What You Should Expect From Your Hearing Aid DispenserBy Ross, Mark; Hearing Loss Magazine, Vol. 30, No. 6, pp. 28-31
Publication Date: November-December 2009
Article outlines the process of selecting a hearing aid based on guidelines published by the American Speech-Language Hearing Association (ASHA) and the American Academy of Audiology (AAA).
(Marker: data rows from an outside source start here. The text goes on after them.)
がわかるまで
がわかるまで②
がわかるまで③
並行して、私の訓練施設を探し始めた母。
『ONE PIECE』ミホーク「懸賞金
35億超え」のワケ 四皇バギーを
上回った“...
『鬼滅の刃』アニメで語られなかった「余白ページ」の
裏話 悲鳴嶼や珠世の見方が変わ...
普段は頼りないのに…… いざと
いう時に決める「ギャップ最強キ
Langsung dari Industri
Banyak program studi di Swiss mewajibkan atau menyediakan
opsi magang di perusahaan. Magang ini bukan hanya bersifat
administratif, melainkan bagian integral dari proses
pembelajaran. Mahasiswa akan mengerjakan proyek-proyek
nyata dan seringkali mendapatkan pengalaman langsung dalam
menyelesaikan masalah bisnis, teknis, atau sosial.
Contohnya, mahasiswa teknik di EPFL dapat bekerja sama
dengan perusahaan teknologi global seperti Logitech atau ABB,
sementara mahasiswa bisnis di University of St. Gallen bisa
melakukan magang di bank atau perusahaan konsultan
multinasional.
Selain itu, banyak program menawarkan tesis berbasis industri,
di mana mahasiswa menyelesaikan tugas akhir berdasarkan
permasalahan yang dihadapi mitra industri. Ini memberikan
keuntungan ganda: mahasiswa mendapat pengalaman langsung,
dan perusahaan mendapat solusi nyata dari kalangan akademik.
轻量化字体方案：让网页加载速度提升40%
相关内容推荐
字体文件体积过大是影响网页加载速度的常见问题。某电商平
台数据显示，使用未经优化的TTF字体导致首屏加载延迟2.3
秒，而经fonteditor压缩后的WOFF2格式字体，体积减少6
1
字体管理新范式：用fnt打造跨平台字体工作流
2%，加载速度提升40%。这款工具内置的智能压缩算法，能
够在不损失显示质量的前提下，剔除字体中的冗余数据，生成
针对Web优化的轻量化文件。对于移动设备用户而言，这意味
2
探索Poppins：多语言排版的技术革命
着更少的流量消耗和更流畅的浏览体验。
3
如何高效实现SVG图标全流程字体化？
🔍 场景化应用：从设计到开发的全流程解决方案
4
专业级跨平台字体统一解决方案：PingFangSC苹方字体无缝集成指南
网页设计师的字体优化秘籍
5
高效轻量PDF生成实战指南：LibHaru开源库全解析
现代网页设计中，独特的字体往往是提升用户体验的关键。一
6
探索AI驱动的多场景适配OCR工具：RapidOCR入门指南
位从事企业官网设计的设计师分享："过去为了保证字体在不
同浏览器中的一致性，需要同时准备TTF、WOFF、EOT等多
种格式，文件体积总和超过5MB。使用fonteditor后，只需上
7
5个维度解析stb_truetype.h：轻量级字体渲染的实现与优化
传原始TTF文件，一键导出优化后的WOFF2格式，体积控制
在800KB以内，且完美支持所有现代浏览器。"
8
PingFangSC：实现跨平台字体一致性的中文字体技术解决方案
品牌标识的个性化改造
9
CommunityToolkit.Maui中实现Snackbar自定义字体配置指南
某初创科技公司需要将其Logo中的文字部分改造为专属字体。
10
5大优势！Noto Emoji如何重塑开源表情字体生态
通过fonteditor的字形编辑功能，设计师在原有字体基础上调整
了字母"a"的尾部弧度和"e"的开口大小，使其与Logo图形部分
Hearing aid selection should encompass (1) an interview by the hearing aid dispenser to provide insight into the impact of the hearing loss on the affected individual, often supplemented by a self-report questionnaire, completed by the client, to assess the psychosocial and communicative impact of the hearing loss; (2) a comprehensive audiology exam, not limited to a pure-tone audiogram, to determine the type and extent of the hearing loss, including the ability to comprehend speech in noise, and to measure loudness discomfort levels (LDL); (3) recommendation of the hearing aid, for which the dispenser should consider the results of the audiometric tests as well as the client's communication needs, personal preferences, cosmetic sensitivities, and ability to manipulate hearing aid controls; (4) demonstration and training in the use of the hearing aid, including the client's understanding of the operation of the device and demonstrated ability to insert the hearing aids correctly, change batteries, and manipulate volume control, preferably supplemented with printed information material; and (5) scheduled follow-up visits, one or more as needed during the 30- to 60-day trial period, and at least two more visits during the following year, to make any needed adjustments.